PASSAGE SHOWN:
——————————

Gordon said existing financial assurance (FA) requirements, designed to keep barriers to entry low, are insufficient to ensure that resources that win capacity supply obligations (CSOs) actually deliver.
Current rules do not distinguish between a project meeting all its milestone commitments, a delayed project and a totally failed project because there are no financial penalties until after the resource has failed to meet its commercial operating date (COD).
He cited ISO-NE’s Nov. 4 filing asking FERC to terminate Killingly Energy Center’s CSO for FCA 16, after the developer failed to advance its project despite participating in three consecutive auctions, FCAs 13 to 15. (See ISO-NE Seeks to Terminate CSO for Conn. Power Plant.)
Failed capacity projects impact other capacity sellers by artificially increasing apparent “supply,” reducing clearing prices and increasing performance risks, he said. He said Killingly’s failure reduced clearing prices by a total of $380 million over three auctions, an average of 31 cents/kW-month.
Currently, the RTO collects a “base” FA — equivalent to one month of net cost of new entry (CONE) — prior to the primary FCA and before the first and second subsequent auctions.
Following a failed project in FCA 10, the RTO also added a “trading” FA that collects any positive trading revenue from resources that engage in “cover” transactions for their CSOs.
CPV proposes to add a “milestone” FA for projects that don’t meet pre-COD obligations and a “delay” FA for projects that fail to meet their obligations at their commitment date:
Resources that have not achieved their financing milestone or their demand reduction value before the first subsequent FCA would be required to post an additional one month of FA.

——————————

SET OF TASKS:
(1) According to the passage shown, by what total amount did Killingly's failure reduce clearing prices?
(2) Rewrite the passage shown from "Currently, the RTO" through "second subsequent auctions.", substituting "initial FCA" for "primary FCA".

——————————

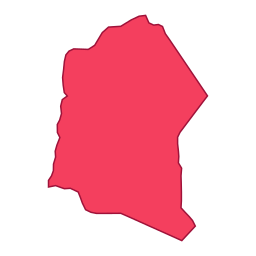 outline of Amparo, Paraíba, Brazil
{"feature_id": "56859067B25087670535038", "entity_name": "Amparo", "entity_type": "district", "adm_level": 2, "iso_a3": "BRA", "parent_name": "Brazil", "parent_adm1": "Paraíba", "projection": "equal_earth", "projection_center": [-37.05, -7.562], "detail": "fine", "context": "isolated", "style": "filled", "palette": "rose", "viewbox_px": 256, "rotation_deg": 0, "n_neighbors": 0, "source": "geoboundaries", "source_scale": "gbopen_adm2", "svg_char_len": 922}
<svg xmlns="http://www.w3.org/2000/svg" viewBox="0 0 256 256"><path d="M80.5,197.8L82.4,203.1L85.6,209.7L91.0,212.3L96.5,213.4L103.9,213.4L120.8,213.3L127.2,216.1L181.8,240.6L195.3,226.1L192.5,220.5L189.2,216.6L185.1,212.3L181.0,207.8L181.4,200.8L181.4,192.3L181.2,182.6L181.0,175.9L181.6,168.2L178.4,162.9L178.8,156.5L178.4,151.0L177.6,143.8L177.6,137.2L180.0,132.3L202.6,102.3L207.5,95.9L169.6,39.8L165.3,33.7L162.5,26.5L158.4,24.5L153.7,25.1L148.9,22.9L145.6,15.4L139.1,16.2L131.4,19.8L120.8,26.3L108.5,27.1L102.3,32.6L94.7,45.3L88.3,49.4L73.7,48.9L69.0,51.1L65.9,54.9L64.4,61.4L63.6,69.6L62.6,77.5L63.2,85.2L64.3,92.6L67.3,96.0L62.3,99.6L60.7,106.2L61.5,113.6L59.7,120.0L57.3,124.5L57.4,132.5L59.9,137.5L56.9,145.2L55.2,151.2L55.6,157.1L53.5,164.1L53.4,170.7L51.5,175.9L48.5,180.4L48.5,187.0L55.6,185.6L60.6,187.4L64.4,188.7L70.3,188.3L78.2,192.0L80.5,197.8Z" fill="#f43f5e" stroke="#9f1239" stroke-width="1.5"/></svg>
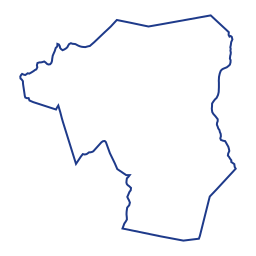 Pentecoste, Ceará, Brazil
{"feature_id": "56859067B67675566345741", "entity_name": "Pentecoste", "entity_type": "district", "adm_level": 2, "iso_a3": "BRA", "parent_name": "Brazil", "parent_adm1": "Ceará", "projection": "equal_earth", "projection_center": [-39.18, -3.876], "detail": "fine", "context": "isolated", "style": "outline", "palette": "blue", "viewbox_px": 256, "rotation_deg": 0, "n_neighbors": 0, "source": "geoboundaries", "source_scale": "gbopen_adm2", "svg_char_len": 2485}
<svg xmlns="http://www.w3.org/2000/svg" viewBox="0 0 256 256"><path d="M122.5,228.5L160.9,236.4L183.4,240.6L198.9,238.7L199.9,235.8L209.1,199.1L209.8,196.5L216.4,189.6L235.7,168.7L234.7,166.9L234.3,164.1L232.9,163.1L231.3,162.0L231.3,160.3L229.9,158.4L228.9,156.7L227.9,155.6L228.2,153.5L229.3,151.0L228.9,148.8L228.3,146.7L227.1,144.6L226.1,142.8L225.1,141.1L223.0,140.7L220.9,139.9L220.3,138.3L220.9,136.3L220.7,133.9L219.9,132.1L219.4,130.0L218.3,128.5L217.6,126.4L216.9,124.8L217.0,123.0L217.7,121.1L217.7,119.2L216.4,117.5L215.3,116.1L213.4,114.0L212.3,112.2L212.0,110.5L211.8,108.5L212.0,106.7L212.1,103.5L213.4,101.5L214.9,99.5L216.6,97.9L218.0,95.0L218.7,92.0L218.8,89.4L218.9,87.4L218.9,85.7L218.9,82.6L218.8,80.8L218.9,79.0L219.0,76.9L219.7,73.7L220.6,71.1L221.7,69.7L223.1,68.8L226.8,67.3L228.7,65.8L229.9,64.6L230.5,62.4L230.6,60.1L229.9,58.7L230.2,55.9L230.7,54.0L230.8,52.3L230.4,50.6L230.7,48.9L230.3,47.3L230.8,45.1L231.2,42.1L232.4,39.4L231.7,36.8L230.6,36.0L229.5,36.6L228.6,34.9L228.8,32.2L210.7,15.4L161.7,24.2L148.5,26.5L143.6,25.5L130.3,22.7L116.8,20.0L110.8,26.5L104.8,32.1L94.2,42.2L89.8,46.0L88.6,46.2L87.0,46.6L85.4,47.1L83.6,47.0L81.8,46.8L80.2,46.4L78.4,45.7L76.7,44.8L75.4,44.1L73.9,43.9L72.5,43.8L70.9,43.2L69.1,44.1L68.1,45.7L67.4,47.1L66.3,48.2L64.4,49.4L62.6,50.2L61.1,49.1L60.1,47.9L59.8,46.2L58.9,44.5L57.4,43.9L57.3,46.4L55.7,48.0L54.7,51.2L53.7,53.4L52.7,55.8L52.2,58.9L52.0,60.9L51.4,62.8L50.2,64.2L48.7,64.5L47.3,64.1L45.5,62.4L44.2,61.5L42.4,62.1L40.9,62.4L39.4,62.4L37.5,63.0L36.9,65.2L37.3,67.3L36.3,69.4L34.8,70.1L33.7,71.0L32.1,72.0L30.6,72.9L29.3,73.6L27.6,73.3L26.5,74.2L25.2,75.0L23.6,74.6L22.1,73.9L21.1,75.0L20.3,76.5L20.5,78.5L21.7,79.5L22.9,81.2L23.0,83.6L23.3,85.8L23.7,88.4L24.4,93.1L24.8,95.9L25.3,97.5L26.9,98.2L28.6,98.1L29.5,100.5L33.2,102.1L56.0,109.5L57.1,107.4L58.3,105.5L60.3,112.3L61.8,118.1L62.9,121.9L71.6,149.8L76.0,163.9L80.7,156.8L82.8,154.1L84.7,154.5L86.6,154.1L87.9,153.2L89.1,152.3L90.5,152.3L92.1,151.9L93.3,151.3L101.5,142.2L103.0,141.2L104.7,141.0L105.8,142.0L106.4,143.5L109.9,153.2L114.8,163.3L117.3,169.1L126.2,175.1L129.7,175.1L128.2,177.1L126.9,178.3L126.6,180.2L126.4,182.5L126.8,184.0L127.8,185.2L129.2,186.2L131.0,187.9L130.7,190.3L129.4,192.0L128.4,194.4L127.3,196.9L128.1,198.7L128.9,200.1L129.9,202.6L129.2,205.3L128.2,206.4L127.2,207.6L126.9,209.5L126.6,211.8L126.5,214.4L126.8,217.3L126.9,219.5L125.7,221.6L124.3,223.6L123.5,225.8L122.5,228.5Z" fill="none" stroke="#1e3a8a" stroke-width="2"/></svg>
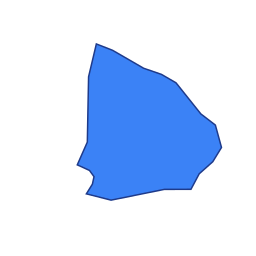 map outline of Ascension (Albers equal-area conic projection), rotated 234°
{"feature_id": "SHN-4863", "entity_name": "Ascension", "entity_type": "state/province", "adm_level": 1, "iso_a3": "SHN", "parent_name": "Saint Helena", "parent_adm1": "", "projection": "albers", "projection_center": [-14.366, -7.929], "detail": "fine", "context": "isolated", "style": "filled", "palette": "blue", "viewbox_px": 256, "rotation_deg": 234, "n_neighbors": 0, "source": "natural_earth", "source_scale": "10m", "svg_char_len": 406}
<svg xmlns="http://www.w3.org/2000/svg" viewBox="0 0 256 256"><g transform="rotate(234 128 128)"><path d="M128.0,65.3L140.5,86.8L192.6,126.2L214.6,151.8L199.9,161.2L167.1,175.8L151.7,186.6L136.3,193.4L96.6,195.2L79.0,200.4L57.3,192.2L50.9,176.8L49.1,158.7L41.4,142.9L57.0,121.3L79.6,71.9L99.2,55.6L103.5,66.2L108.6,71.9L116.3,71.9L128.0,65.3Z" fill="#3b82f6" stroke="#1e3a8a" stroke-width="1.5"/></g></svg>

——————————

EXPECTED OUTPUTS:
(1) By a total of $380 million over three auctions.

(2)
Currently, the RTO collects a “base” FA — equivalent to one month of net cost of new entry (CONE) — prior to the initial FCA and before the first and second subsequent auctions.